20 thoughts on “Climbing the final stages of my Tour de France…. in full briefs!

  1. Craig Tobin

    Hi Rosie
    Get through however you need to.
    Everyone knows how much you help others when they need it and now it’s your turn! 5.8 cm is amazing…
    Lean on everyone you can, wear whatever you bloody well want and post whatever gives you a giggle, including that hot air balloon masquerading as a pair of knickers.
    Craig

    Liked by 1 person

    1. I know it is pretty incredibly hey! No wonder I’m tripping over myself lately!
      I’m still gob smacked that this is happening… all pretty quickly too (except when you’re living it..then it actually feels like F’ing forever)!
      Lol.. Perfect description for my knickers… Haha. Hope you’re taking care my friend! Xx

      Like

  2. Kathrine

    Wonderful news about your 5.8cms!
    I agree – do what you need to do 🙂

    Sounds like you have a family that loves you very much – I’m sure it meant the world to your mum to comfort you the way she did – just like old times hey?
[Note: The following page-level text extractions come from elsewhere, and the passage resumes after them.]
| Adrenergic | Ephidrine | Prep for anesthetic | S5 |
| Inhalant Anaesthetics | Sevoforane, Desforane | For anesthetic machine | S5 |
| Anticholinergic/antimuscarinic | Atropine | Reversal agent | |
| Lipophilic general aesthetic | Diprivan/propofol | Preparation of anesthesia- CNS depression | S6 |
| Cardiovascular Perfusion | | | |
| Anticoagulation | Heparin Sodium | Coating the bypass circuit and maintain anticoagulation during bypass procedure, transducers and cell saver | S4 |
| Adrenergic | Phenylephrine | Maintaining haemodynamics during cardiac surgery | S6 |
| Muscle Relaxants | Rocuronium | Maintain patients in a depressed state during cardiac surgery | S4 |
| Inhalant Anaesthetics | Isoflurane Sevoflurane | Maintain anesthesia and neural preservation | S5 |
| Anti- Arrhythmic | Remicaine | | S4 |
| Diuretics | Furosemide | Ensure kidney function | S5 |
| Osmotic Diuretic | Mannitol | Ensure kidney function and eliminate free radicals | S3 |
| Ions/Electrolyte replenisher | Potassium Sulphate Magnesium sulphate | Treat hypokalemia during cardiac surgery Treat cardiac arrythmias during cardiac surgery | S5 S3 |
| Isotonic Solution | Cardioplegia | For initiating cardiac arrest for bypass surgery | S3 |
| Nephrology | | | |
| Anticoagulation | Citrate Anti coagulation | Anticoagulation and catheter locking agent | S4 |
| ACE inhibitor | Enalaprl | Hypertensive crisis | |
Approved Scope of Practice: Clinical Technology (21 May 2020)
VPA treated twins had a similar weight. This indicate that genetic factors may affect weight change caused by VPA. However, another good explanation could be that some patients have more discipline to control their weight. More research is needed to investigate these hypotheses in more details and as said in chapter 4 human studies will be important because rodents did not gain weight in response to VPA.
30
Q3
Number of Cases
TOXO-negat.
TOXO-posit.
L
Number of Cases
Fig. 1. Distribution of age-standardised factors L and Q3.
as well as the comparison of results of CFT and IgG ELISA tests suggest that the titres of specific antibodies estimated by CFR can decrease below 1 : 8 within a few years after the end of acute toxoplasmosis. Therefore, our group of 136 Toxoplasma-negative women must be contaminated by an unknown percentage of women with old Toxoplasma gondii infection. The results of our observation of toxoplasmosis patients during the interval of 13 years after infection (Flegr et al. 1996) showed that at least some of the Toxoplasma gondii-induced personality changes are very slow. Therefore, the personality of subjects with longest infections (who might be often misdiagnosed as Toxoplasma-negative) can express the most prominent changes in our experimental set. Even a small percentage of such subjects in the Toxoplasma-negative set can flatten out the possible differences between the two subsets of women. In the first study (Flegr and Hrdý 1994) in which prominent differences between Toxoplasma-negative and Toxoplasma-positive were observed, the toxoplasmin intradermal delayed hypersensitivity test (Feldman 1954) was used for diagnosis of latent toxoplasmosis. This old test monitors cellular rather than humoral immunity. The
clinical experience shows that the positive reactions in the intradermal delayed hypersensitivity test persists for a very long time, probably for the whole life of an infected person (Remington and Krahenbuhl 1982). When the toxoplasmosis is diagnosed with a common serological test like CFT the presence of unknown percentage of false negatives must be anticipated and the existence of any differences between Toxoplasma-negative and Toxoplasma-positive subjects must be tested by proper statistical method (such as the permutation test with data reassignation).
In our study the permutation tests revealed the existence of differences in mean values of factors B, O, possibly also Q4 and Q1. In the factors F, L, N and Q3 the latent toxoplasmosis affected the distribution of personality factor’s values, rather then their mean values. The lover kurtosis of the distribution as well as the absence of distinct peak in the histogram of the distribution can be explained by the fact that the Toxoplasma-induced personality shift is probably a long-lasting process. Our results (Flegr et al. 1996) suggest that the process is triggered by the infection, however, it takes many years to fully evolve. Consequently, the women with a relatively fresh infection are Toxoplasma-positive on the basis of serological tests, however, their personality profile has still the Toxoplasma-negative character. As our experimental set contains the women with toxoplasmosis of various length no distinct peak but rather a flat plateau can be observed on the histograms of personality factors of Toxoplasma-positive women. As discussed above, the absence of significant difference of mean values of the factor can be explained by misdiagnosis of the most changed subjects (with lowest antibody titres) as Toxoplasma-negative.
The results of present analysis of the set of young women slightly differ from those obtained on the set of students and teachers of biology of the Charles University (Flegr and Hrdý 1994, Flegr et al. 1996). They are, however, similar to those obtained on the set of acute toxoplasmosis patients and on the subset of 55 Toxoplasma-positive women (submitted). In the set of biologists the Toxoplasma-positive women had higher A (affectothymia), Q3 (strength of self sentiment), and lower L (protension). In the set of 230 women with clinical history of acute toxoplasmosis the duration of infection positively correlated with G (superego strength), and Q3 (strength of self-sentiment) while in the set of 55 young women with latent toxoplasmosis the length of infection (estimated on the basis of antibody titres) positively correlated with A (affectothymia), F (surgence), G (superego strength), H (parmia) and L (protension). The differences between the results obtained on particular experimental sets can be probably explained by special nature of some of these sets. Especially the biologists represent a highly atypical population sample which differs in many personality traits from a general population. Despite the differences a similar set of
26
    You’ve got a big cheer squad out here too!

    You’re amazing ♡

    Liked by 1 person

  3. Kathrine Parmenter

    You are doing well Rosie ! 5.8cm is amazing !
    you just keep doing what ever it is that will get you through !!

    Love reading your updates

    Take care !

    (2 comments above mine – I have never come across another Kathrine – spelt the same way as mine. I looked at it and thought I don’t remember posting already lol)

    Liked by 1 person

  4. Leah

    Sometimes I read your wonderful blog and I cry, sometimes I giggle and there have been burst of loud laughing but every time I am in awe of your bravery and courage. You are inspirational and 5.8″ is amazing. Can’t wait to see you xxx

    Liked by 1 person

    1. I go through the exact same range of emotions writing them my friend… It’s pretty crazy that much length has been gained already!! I honestly cannot wait to hit the final millimetres…. Can’t wait to see you too darling xx

      Like

  5. Trish Tanks

    Laughed and cried as I read your blog. I just wish that I could be there at the celebrations when
    your tough journey ends. That is going to be a humdinger of a celebration. Oh, and u must absolutely wear those white panties. I want photos of the “show and tell”
    What an example you are to your daughters. They will be such strong women. They will know they can endure anything.

    Liked by 1 person

    1. Maybe we will need to do a trip to Townsville in 2017 ❤️ .. Oh yes the undies will be special treasures I’m sure they’ll get flashed around plenty (if I’ve got anything to do with it!!)… What you say about being an example to my daughters means so much to me, more than any other outcome to be honest.. I hope and pray they will be strong willed, capable resilient young woman in the future! Love you Trush 😘

      Like

  6. Susan

    Another great read, thank you gorgeous girl. I do have a tip for you with regard the full brief, try men’s Y Fronts better cotton and better elastic, trust me.

    Liked by 1 person

  7. Oh my! I cried and laughed and then cried again when I thought of your poor mum not being able to do anything but rub your back to sooth you. I have no doubt you’re all going to come out of this much stronger than what you were BS (before surgery). You have done so exceptionally well. Gentle hug.